It seems to me that the past couple of months must have been about the windiest months on record. It is also my firm belief that riding into a ferocious headwind is even more detestable than riding up a steep hill. Thursday 25th September had already clearly indicated that it was going to be yet another day of ferocious tempest. All around I could hear the ominous sounds of trees bending in protest as the howling wind sought to rip them from the ground and lift them high into the air. I could see large birds flying backwards as they vainly tried to tack into the raging cyclone.
This was definitely NOT the sort of day that I could relish the thought of fighting a BDOH all the way to Warburton and back. I guess in the recesses of my mind I was hoping for another torrential downpour which would give me a legitimate excuse to cancel the planned ride. For this reason I was probably less than enthusiastic when Bob rang me on the mobile to enquire where I was planning to start. I tried to sound hopeful, but took pains to point out to him the signs of the impending meteorological maelstrom that was sure to manifest itself within the next hour or so.
In spite of my warnings, Bob sounded cheerful and keen for a ride. “It’s bright and sunny here” he lied. It is at times like this that true leadership is never easy. “OK”, I replied “let’s give it a go”. I did, however, insist that we start at Woori Yallock. This would at least give us a 50-50 chance of surviving the storm.
I donned the lycras and hitched the rattler to the car and headed off to the trail. By the time I was half way there the skies had already opened and it was raining steadily. “This looks like an exercise in futility” I thought to myself as I drove on. Somewhat surprisingly the rain did stop by the time I reached the Woori Yallock station, although the dark clouds overhead threatened that a downpour was never going to be any more than a prayer away all afternoon. The wind, of course, was still blowing as strongly as ever.
A few minutes later Bob arrived and hobbled to the back of his car to retrieve his bike. I felt somewhat ashamed as I considered my somewhat cowardly thoughts of skipping the ride this afternoon. After all, if someone as old as Bob can ride with only one good leg, what real excuse did I have for not giving it a go?
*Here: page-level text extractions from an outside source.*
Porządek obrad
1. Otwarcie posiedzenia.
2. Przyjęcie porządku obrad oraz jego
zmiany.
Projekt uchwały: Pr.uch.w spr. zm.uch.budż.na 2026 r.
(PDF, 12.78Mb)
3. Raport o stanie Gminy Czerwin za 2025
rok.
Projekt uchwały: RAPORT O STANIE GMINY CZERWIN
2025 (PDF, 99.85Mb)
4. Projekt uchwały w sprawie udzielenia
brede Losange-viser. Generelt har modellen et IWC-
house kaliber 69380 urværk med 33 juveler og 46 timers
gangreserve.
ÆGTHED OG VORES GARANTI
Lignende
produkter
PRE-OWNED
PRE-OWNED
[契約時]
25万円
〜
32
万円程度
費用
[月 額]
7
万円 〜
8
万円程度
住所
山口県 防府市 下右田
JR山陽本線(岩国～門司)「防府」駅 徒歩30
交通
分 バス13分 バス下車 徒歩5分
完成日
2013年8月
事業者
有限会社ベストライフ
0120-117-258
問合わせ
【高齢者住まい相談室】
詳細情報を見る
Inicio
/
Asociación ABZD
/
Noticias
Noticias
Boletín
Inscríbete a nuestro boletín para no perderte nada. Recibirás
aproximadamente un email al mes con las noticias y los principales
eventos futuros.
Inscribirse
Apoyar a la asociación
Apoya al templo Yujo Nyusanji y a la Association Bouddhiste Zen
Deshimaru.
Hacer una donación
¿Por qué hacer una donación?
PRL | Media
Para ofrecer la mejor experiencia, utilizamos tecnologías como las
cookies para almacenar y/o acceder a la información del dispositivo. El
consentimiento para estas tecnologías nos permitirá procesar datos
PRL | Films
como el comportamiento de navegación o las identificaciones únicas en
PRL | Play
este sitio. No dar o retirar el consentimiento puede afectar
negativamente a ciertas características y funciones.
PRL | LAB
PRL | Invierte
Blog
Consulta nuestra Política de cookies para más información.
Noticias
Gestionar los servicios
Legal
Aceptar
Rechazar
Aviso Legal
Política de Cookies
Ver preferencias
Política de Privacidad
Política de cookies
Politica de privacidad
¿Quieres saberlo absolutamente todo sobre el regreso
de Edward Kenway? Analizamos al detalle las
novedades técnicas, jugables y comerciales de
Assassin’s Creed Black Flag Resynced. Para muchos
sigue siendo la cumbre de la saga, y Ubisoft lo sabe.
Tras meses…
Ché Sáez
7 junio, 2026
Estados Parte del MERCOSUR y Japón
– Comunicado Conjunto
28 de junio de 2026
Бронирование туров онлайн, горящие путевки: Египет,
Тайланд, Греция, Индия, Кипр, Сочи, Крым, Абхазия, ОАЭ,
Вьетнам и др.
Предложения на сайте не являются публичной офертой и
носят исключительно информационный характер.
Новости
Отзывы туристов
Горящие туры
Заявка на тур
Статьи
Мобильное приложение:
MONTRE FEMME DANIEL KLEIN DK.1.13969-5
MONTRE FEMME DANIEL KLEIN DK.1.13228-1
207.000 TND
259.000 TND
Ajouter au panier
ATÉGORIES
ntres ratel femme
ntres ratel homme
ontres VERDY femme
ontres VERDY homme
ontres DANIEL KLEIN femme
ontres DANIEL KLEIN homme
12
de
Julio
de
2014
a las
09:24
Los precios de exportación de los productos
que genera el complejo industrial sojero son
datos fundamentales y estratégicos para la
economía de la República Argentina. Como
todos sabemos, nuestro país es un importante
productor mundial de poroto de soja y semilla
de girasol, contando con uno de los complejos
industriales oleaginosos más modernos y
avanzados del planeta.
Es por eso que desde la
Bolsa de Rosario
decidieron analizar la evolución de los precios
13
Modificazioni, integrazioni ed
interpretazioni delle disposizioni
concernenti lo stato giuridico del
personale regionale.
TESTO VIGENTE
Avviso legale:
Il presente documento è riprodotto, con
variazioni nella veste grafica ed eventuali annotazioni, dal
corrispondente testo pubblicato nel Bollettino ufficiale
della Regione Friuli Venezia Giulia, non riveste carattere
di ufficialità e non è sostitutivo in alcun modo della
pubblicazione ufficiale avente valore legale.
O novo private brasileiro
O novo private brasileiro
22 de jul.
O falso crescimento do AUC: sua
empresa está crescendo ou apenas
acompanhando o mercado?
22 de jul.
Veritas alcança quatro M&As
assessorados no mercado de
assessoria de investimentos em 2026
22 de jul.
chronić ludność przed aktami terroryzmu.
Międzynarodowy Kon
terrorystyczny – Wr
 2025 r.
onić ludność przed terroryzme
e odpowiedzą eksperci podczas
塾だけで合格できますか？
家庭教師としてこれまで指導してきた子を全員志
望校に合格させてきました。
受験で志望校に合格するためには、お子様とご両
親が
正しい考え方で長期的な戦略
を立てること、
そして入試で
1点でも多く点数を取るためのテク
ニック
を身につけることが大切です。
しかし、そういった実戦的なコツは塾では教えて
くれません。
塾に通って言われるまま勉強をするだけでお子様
We were soon standing on the pedals and trying to build up some momentum as we clawed our way along the trail. At least the ferocious winds had dried the trail out considerably since our last ride. It was a pity that it had also blown away most of the crushed rock away and dropped about 20 large trees across the path between Woori Yallock and Yarra Junction.
As we made slow headway I could hear an ominous creaking noise coming from Bob’s bike. In fact I was not sure if it was coming from his bike or his titanium/ platinum bionic groin, so I kept quiet and just tried to keep the pedals turning.
On the rare occasions when the wind was actually behind us we were able to pick up speed and our overall time from Woori to Warburton was a respectable 40 mins. I even managed to surprise Bob in the traditional sprint down the Main St and therefore pulled into the coffee shop a couple of metres in front of him.
We lashed down our bikes and riding gear to avoid them being swept into the Yarra and proceeded to fight a losing battle of trying to read the newspaper in a 60 knot typhoon. I wonder what John would have made of such a day???? We could picture him lying somewhere on the beach in Cairns saying “Why do we do this?” as he ordered another drink from the bikini clad waitress.
After a somewhat extended lunch break we knew we could procrastinate no longer and hence steeled ourselves for the return bout against the hurricane. Digging deep we dropped our heads and began to force our way against the foe. By keeping in tight formation we helped to share the wind load and soon we were sprinting back down the long bitumen stretch behind Yarra Junction. Unfortunately by utilising sneaky tricks Bob was able to beat me by the thickness of a bike tube in the final points sprint.
In spite of the 80 knot wind I was still enjoying myself. At least it was not raining (yet), and we only had a few km further to ride. The final push back to Woori Yallock was accomplished with a show of supreme willpower and tenacity. All too soon we could see our cars waiting for us in the carpark, indicating that the ride was almost over. By this time I was almost disappointed to have to stop early (note I did say ALMOST).
A few moments after I was headed back home in the car the rain started in earnest and did not stop for the next few hours. We had timed our ride to perfection.
Oh, and in case you were wondering who our mystery riding companion was – her name was “GALE” !!! I just hope she doesn’t decide to join us often.